In a series circuit, components are connected like links in a chain. If any link opens, current to all of the components is cut off. In a parallel circuit, all components are connected directly to the voltage supply Figure 36-30. If any connection or component fails in a parallel circuit, current continues to flow normally through the remaining circuits. This is one reason why parallel circuits are used in automotive applications, such as headlight and taillight systems. If one lamp fails, current continues to flow through the other lamps in parallel. In a series circuit, all would go out, which could be disastrous.

Also, since all components connect directly to the battery terminals, the metal of the vehicle’s chassis can become one of the conductors. One terminal of the battery and one terminal of each component can be connected anywhere on the body or chassis to complete the circuit. This is called a common, or ground, connection. It saves a lot of connecting wire.

While electricity always behaves according to the laws of physics, when it operates in a parallel circuit, there are some additional laws you need to know. The parallel circuit laws listed here should be applied when working with parallel circuits:

- The voltage across all branches of a parallel circuit are equal.
- The total current in a parallel circuit equals the sum of the current flowing in each branch of the circuit.
- The total resistance of a parallel circuit decreases as more branches are added. Total parallel circuit resistance will always be less than the lowest branch resistance.
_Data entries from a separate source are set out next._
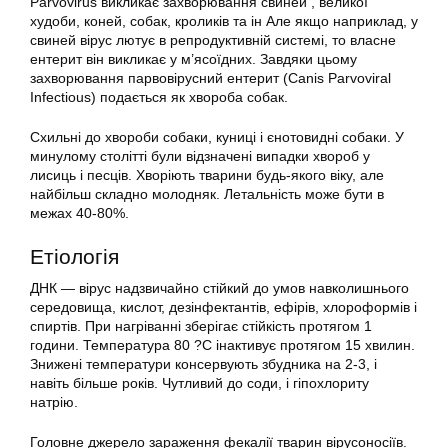
Parvovirus викликає захворювання свиней , великої
худоби, коней, собак, кроликів та ін Але якщо наприклад, у
свиней вірус лютує в репродуктивній системі, то власне
ентерит він викликає у м’ясоїдних. Завдяки цьому
захворювання парвовірусний ентерит (Canis Parvoviral
Infectious) подається як хвороба собак.
Схильні до хвороби собаки, куниці і єнотовидні собаки. У
минулому столітті були відзначені випадки хвороб у
лисиць і песців. Хворіють тварини будь-якого віку, але
найбільш складно молодняк. Летальність може бути в
межах 40-80%.
Етіологія
ДНК — вірус надзвичайно стійкий до умов навколишнього
середовища, кислот, дезінфектантів, ефірів, хлороформів і
спиртів. При нагріванні зберігає стійкість протягом 1
години. Температура 80 ?C інактивує протягом 15 хвилин.
Знижені температури консервують збудника на 2-3, і
навіть більше років. Чутливий до соди, і гіпохлориту
натрію.
Головне джерело зараження фекалії тварин вірусоносіїв.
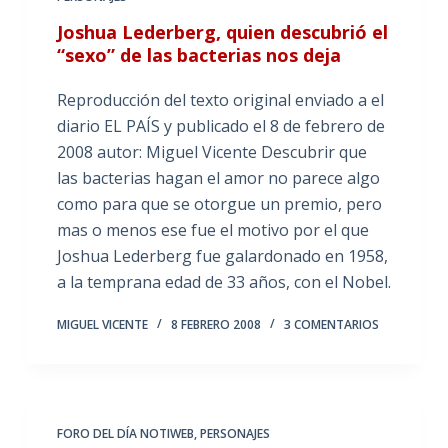
Joshua Lederberg, quien descubrió el
“sexo” de las bacterias nos deja
Reproducción del texto original enviado a el
diario EL PAÍS y publicado el 8 de febrero de
2008 autor: Miguel Vicente Descubrir que
las bacterias hagan el amor no parece algo
como para que se otorgue un premio, pero
mas o menos ese fue el motivo por el que
Joshua Lederberg fue galardonado en 1958,
a la temprana edad de 33 años, con el Nobel.
MIGUEL VICENTE
8 FEBRERO 2008
3 COMENTARIOS
FORO DEL DÍA NOTIWEB
,
PERSONAJES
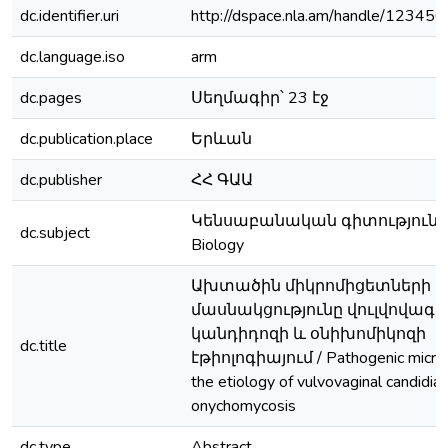
dc.identifier.uri
http://dspace.nla.am/handle/1234
dc.language.iso
arm
dc.pages
Սեղմագիր՝ 23 էջ
dc.publication.place
Երևան
dc.publisher
ՀՀ ԳԱԱ
Կենսաբանական գիտություննե
dc.subject
Biology
Ախտածին միկրոմիցետների
մասնակցությունը վուլվովագի
կանդիդոզի և օնիխոմիկոզի
dc.title
էթիոլոգիայում / Pathogenic micro
the etiology of vulvovaginal candidia
onychomycosis
dc.type
Abstract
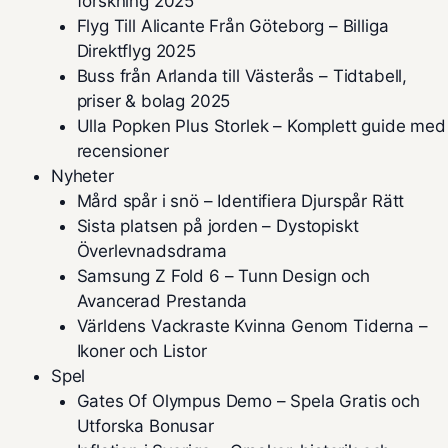
forskning 2025
Flyg Till Alicante Från Göteborg – Billiga
Direktflyg 2025
Buss från Arlanda till Västerås – Tidtabell,
priser & bolag 2025
Ulla Popken Plus Storlek – Komplett guide med
recensioner
Nyheter
Mård spår i snö – Identifiera Djurspår Rätt
Sista platsen på jorden – Dystopiskt
Överlevnadsdrama
Samsung Z Fold 6 – Tunn Design och
Avancerad Prestanda
Världens Vackraste Kvinna Genom Tiderna –
Ikoner och Listor
Spel
Gates Of Olympus Demo – Spela Gratis och
Utforska Bonusar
Let’s look at those laws a bit more closely. A feature of a properly working parallel circuit is that the voltage across each branch is the same as the other branches. No matter how many branches are added, or removed, as long as they are in parallel, the voltage across them will be the same as across each of the other branches, including the battery. Another feature of a parallel circuit is that the current flowing in each branch is determined by the resistance of that branch along with the voltage used by that branch.

In a parallel circuit where the resistors in each branch are the same, the current flowing in each branch is also the same. The sum of their individual currents is equal to the total current flowing in the entire parallel circuit. When the resistances are not equal, the current divides in accordance with the resistance of each branch, but the total current flow is still the sum of the currents flowing in each branch Figure 36-31.